Überraschung vom anderen Ende der Welt
Schöppingen - Längst steht die Mondsichel über der Bühne. Das Publikum wurde bereits reich beschenkt. Und dann legen Henrik Freischlader und Weggefährten von Gary Moore noch ein Päckchen obendrauf.
Als der raumgreifende Klang der Hammond-Orgel von Vic Martin sich mit Freischladers kristallklaren Gitarren-Klängen zu Moores Version von „The Messiah will come again“ vereinen, ist der musikalische Höhepunkt des ersten Festivaltags erreicht.

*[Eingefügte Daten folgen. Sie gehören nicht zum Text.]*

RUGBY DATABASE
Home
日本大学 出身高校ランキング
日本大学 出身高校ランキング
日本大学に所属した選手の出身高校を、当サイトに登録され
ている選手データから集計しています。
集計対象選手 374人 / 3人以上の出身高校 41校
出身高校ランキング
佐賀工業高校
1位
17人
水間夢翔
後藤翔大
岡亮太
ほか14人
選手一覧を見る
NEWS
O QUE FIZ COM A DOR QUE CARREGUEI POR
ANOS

Mit sympathischer Ehrfurcht spielte Freischlader gemeinsam mit Vic Martin, Pete Rees (Bass) und Darrin Mooney (Schlagzeug) und zollte damit einem großen Gitarristen seinen Tribut. „Ich bin ein großer Fan von Gary Moore und davon überzeugt, dass es keinen besseren Gitarristen geben kann“, fasste Freischlader in Worte, was er dann in Tönen vortrug. Ein Fest, nicht nur für Fans des 2011 gestorbenen Gary Moore.
Die Neuentdeckung des Festivals kam dagegen vom anderen Ende der Welt an die Vechte: Die „Mason Rack Band“ nahm eine 36-stündige Reise aus Australien auf sich, um den Blues-Fans im Münsterland einzuheizen. Und genau das tat das Trio mit einer Show, die ihresgleichen sucht. Die drei bürsten alle Genre-Zuordnungen gegen den Strich. Mason Rack kombiniert das Kreischen seiner Slide-Gitarre mit rauchig-röhrendem Gesang. Nathan Lee-Archer peitscht die Bass-Saiten und Joel Purkess steuert Drum-Beats bei, die wie Gewehrschüsse knallen.

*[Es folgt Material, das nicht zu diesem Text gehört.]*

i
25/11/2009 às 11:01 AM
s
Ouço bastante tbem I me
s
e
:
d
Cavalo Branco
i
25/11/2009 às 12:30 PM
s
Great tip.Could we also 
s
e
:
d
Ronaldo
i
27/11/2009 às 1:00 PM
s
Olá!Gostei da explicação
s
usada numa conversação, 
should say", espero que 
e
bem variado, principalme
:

Doch statt mit „Böse-Buben“-Attitüden kombinieren sie diesen grandiosen Gewittersturm mit sonnigem Charme und manchem Kabinettstückchen. Das erste: ein fliegender Wechsel an den Instrumenten im Uhrzeigersinn: Rack geht hinter das Schlagzeug, Purkess schnappt sich den Bass und Lee-Archer spielt Gitarre und singt dazu. Noch besser, eine Percussion-Einlage: Mit Drumsticks bearbeitet Rack ein metallenes Bierfass, dann den Bühnenboden und schließlich die Absperrgitter, hinter denen das Publikum johlt. Zurück auf der Bühne steigen Purkess und Lee-Archer mit einem zweiten Fass und einer Trommel ein. Während des Spiels rotieren die Musiker von einem „Instrument“ zum nächsten und werfen sich schließlich auch noch die Sticks zu wie Jongleure die Bälle. Mehr Unterhaltungswert geht kaum.
Dass es keine Gitarren braucht, um bei einem Bluesfestival zu überzeugen, bewiesen nachmittags „Tinez Roots Club“. Mit Tenor- und Bariton-Saxofon, Orgel und Schlagzeug eröffneten sie den musikalischen Reigen.

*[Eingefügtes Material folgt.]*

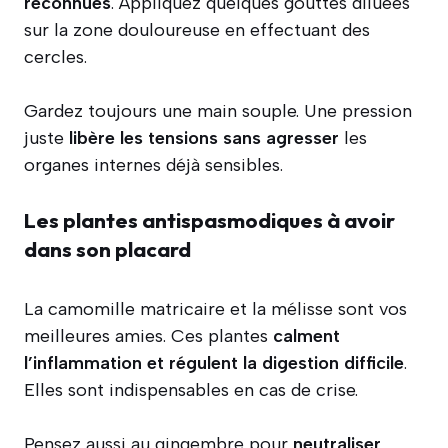
reconnues
. Appliquez quelques gouttes diluées
sur la zone douloureuse en effectuant des
cercles.
Gardez toujours une main souple. Une pression
juste
libère les tensions sans agresser
les
organes internes déjà sensibles.
Les plantes antispasmodiques à avoir
dans son placard
La camomille matricaire et la mélisse sont vos
meilleures amies. Ces plantes
calment
l’inflammation et régulent la digestion difficile
.
Elles sont indispensables en cas de crise.
Pensez aussi au gingembre pour
neutraliser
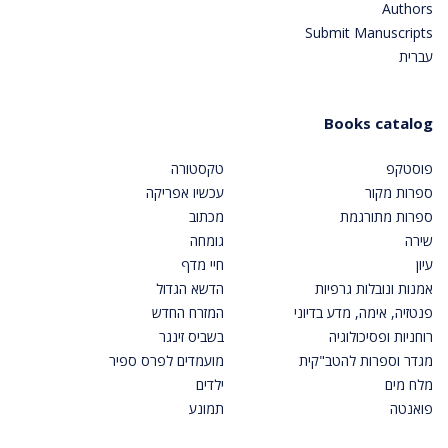
Authors
Submit Manuscripts
עברית
Books catalog
פוסטקפ
טקסטורה
ספרות מקור
עכשיו אפריקה
ספרות מתורגמת
מכתוב
שירה
גומחה
עיון
חיי מדף
אמנות ונובלות גרפיות
הדשא הגדול
פנטזיה, אימה, מדע בדיוני
המזרח החדש
רוחניות ופסיכולוגיה
בשביס זינגר
מגדר וספרות להטב"קית
מועמדים לפרס ספיר
מלח מים
ילדים
פואנטה
תמונע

Cee Cee James erwies sich als Blues-Bardin wie aus dem Musterbuch des Genres: Ja, ihre Stimme klingt nach Janis Joplin! Keith B. Brown und seine Jungs bezauberten mit einem reduzierten, gefühlvollen Akustik-Set und Shane Dwight fegte als rockiger Blues-Tornado über die Bühne.
Wäre das 21. Bluesfestival am Samstagabend bereits zu Ende gewesen, wäre es schon da jeden Cent des Eintrittspreises wert gewesen.